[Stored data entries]

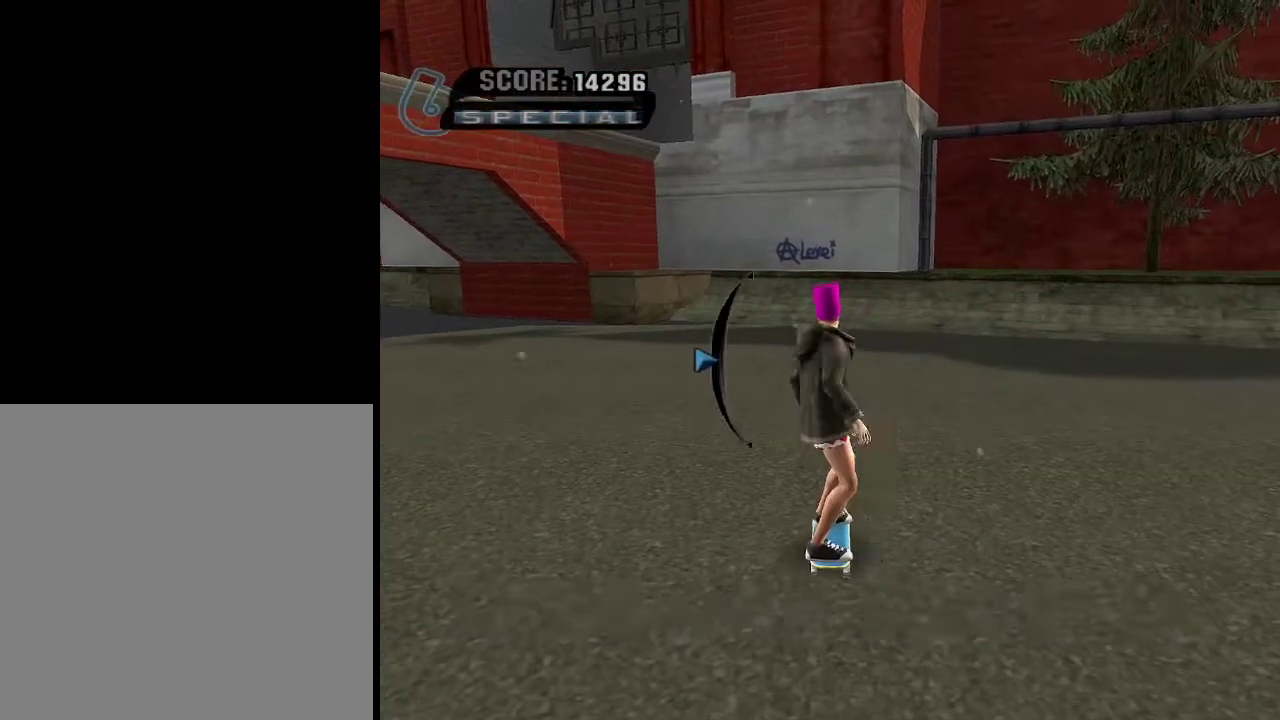
{"buttons": ["X"], "left_stick": "center", "right_stick": "center", "events": [[33, "left_stick", "down"], [134, "left_stick", "up"], [234, "left_stick", "down"], [334, "left_stick", "center"], [434, "X", "down"]]}
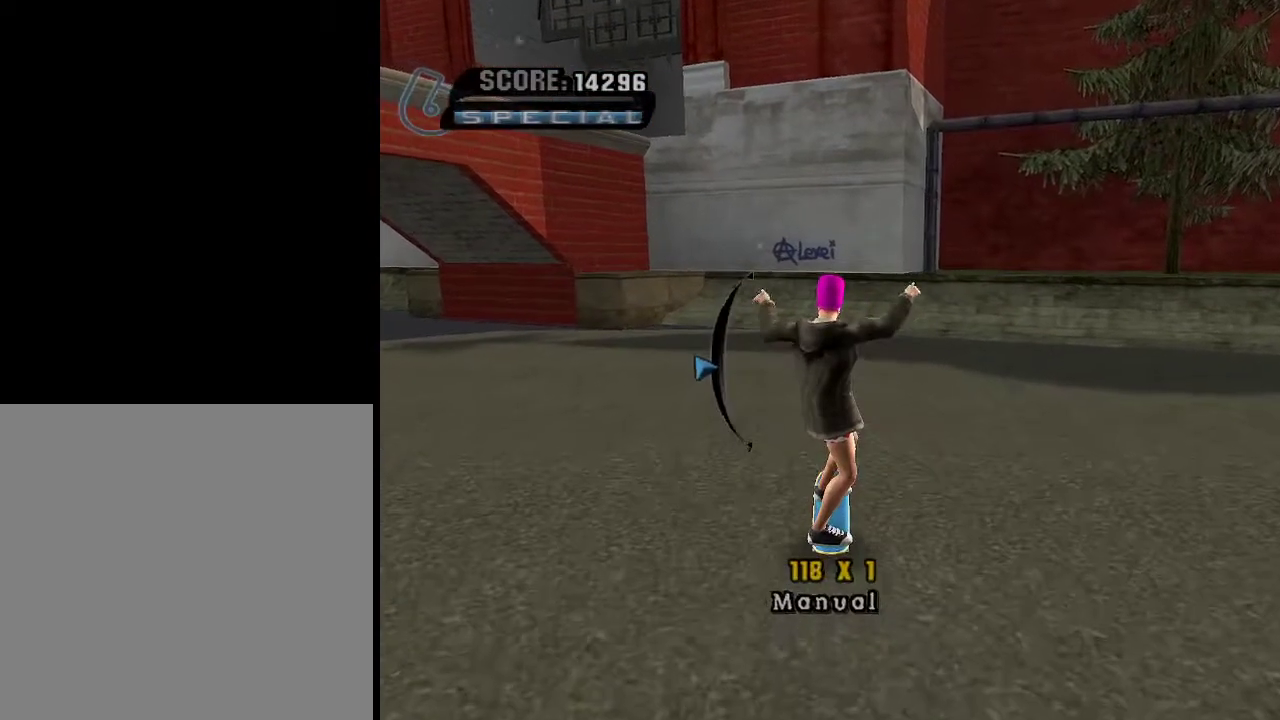
{"buttons": ["B"], "left_stick": "up-right", "right_stick": "center", "events": [[33, "X", "up"], [83, "B", "down"], [233, "B", "up"], [433, "B", "down"], [483, "left_stick", "up-right"]]}
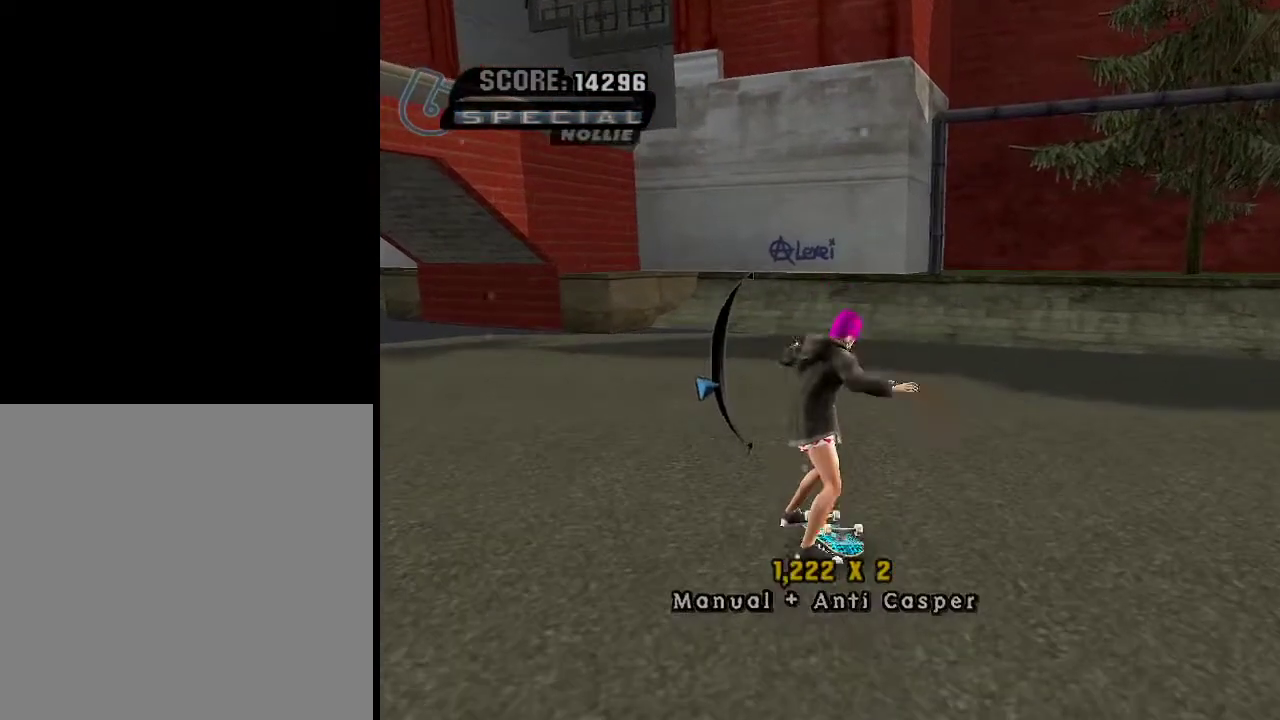
{"buttons": ["X"], "left_stick": "right", "right_stick": "center", "events": [[33, "B", "up"], [100, "X", "down"], [100, "left_stick", "center"], [184, "X", "up"], [334, "left_stick", "down-left"], [484, "X", "down"], [484, "left_stick", "right"]]}
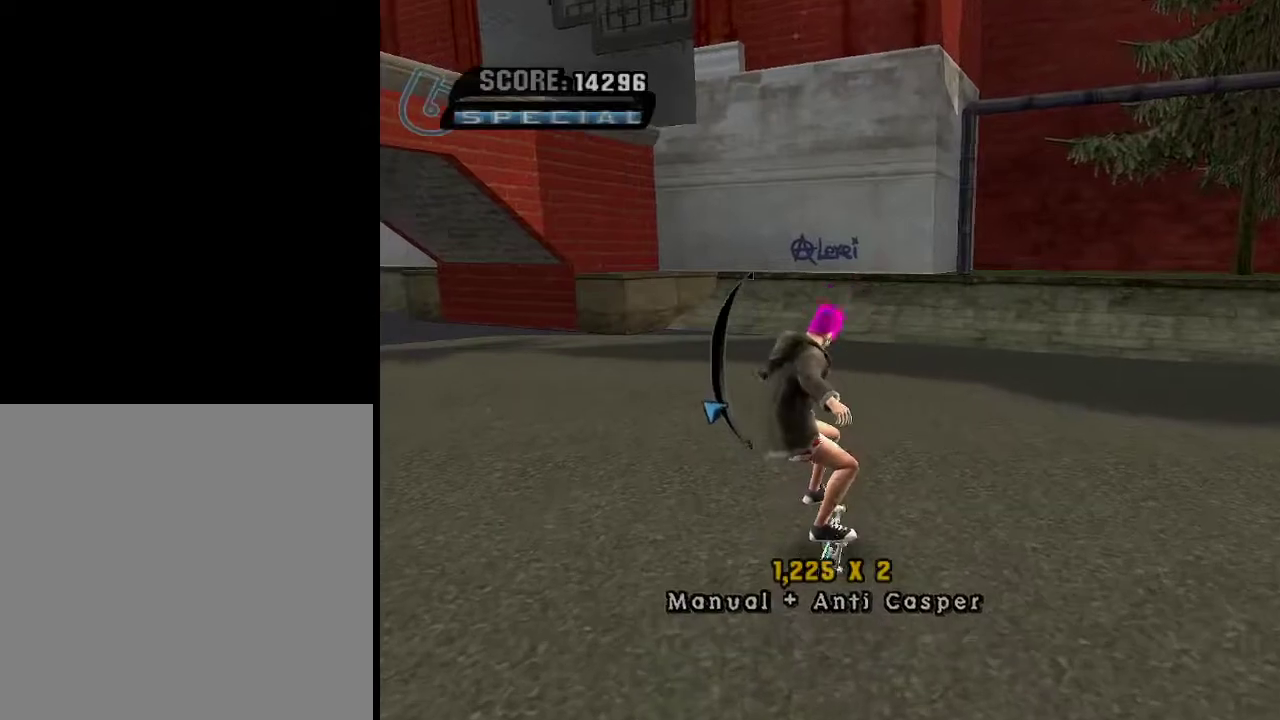
{"buttons": [], "left_stick": "up", "right_stick": "center", "events": [[33, "X", "up"], [100, "left_stick", "center"], [233, "left_stick", "up"]]}
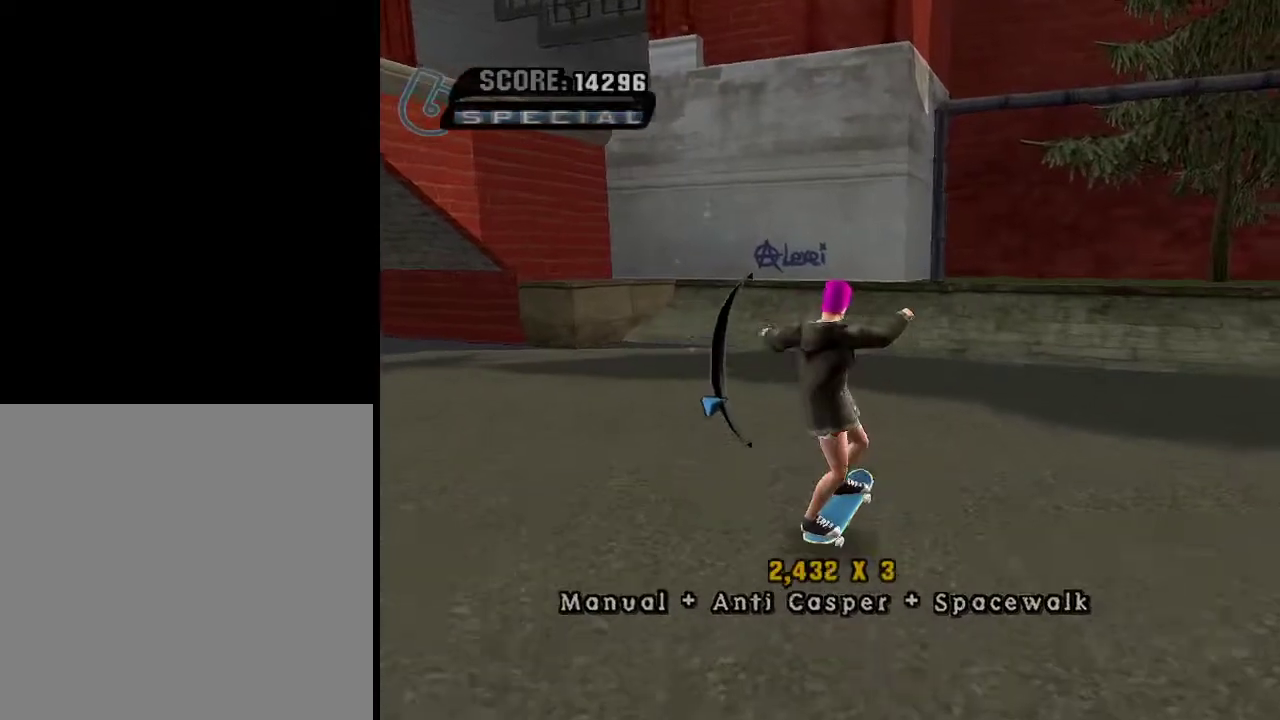
{"buttons": [], "left_stick": "center", "right_stick": "center", "events": [[17, "left_stick", "center"], [167, "left_stick", "down"], [451, "left_stick", "center"]]}
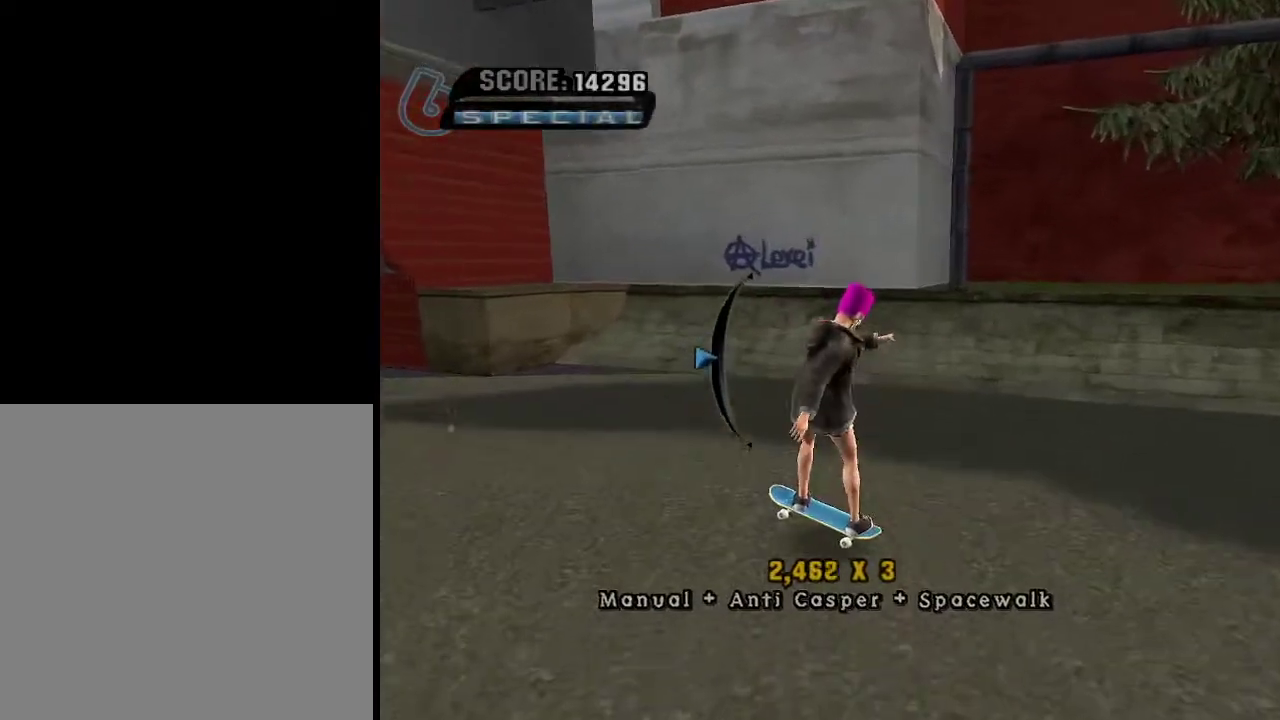
{"buttons": [], "left_stick": "center", "right_stick": "center", "events": [[317, "START", "down"], [367, "START", "up"]]}
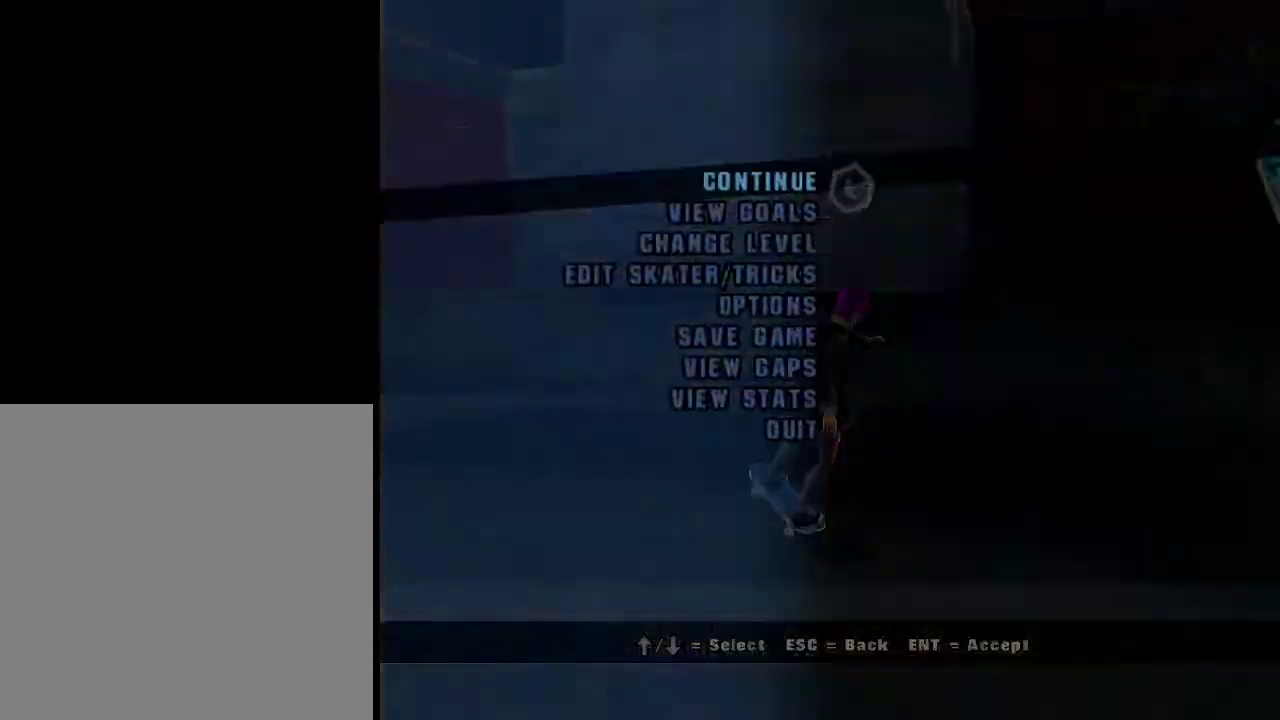
{"buttons": [], "left_stick": "center", "right_stick": "center", "events": [[367, "B", "down"], [418, "B", "up"]]}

→ WHAT NEEDS TO BE DONE:
Skip the pictures and output all entries exactly.

→ EXPECTED ANSWER:
{"buttons": ["X"], "left_stick": "center", "right_stick": "center", "events": [[33, "left_stick", "down"], [134, "left_stick", "up"], [234, "left_stick", "down"], [334, "left_stick", "center"], [434, "X", "down"]]}
{"buttons": ["B"], "left_stick": "up-right", "right_stick": "center", "events": [[33, "X", "up"], [83, "B", "down"], [233, "B", "up"], [433, "B", "down"], [483, "left_stick", "up-right"]]}
{"buttons": ["X"], "left_stick": "right", "right_stick": "center", "events": [[33, "B", "up"], [100, "X", "down"], [100, "left_stick", "center"], [184, "X", "up"], [334, "left_stick", "down-left"], [484, "X", "down"], [484, "left_stick", "right"]]}
{"buttons": [], "left_stick": "up", "right_stick": "center", "events": [[33, "X", "up"], [100, "left_stick", "center"], [233, "left_stick", "up"]]}
{"buttons": [], "left_stick": "center", "right_stick": "center", "events": [[17, "left_stick", "center"], [167, "left_stick", "down"], [451, "left_stick", "center"]]}
{"buttons": [], "left_stick": "center", "right_stick": "center", "events": [[317, "START", "down"], [367, "START", "up"]]}
{"buttons": [], "left_stick": "center", "right_stick": "center", "events": [[367, "B", "down"], [418, "B", "up"]]}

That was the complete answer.